*The problem*. Please report how many lines of the following entries hold the word "wall", giving the number alone.

*Images with changed objects*.

■ ■ ■ ■ ■ ■ ■

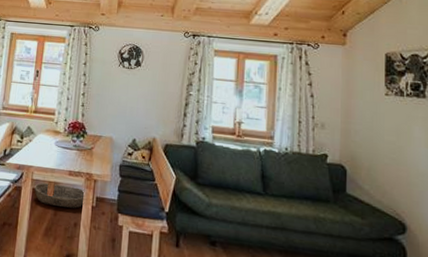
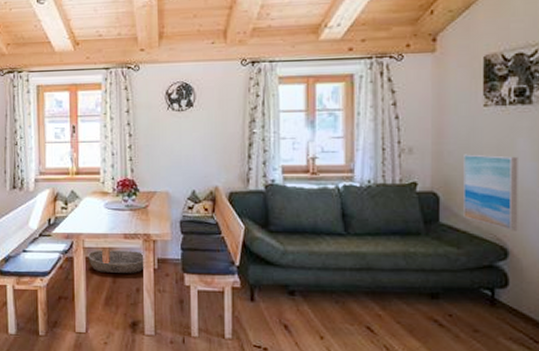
wall art: none [367,134,415,209] -> present [463,154,518,231]

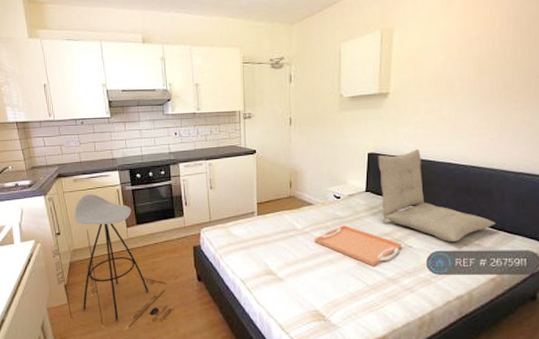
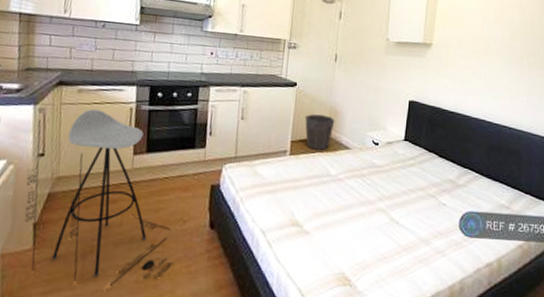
waste bin: none [268,177,296,208] -> present [305,114,335,150]
serving tray: present [314,224,402,267] -> none [348,174,436,224]
seat cushion: present [378,148,495,242] -> none [415,102,523,202]

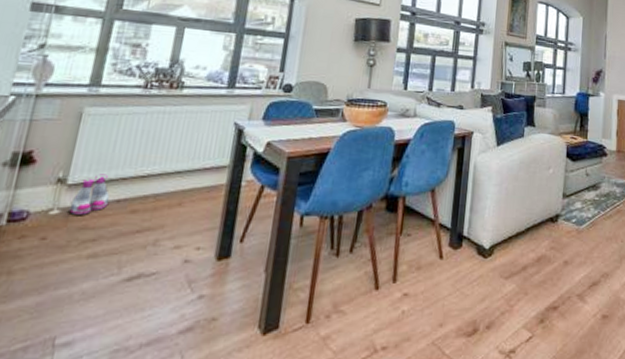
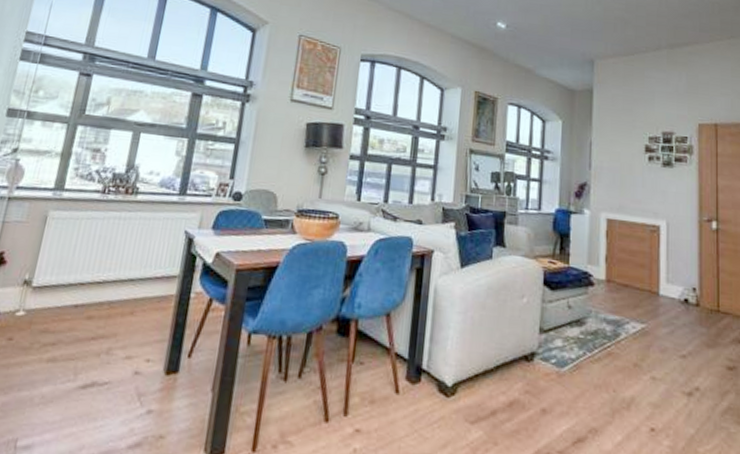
boots: present [69,174,110,215] -> none [33,278,69,318]

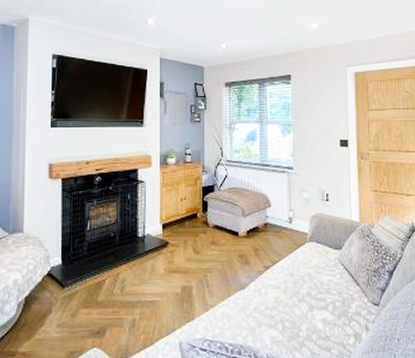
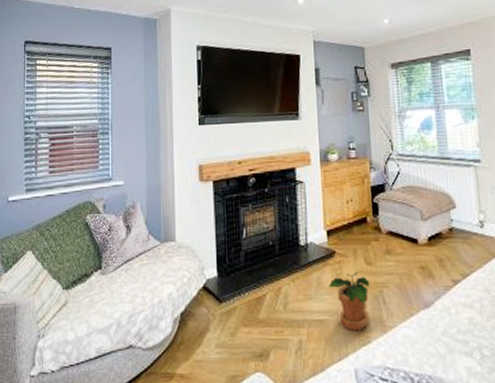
potted plant: none [161,260,197,310] -> present [328,272,370,331]

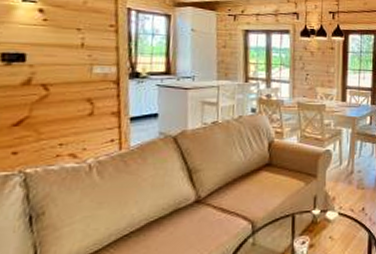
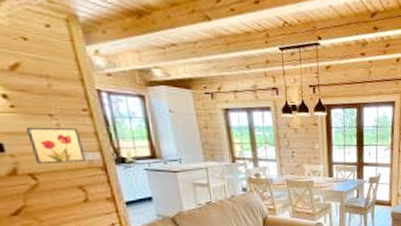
wall art: none [51,39,102,76] -> present [27,126,86,165]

■ ■ ■ ■ ■ ■ ■

*Response area*. 2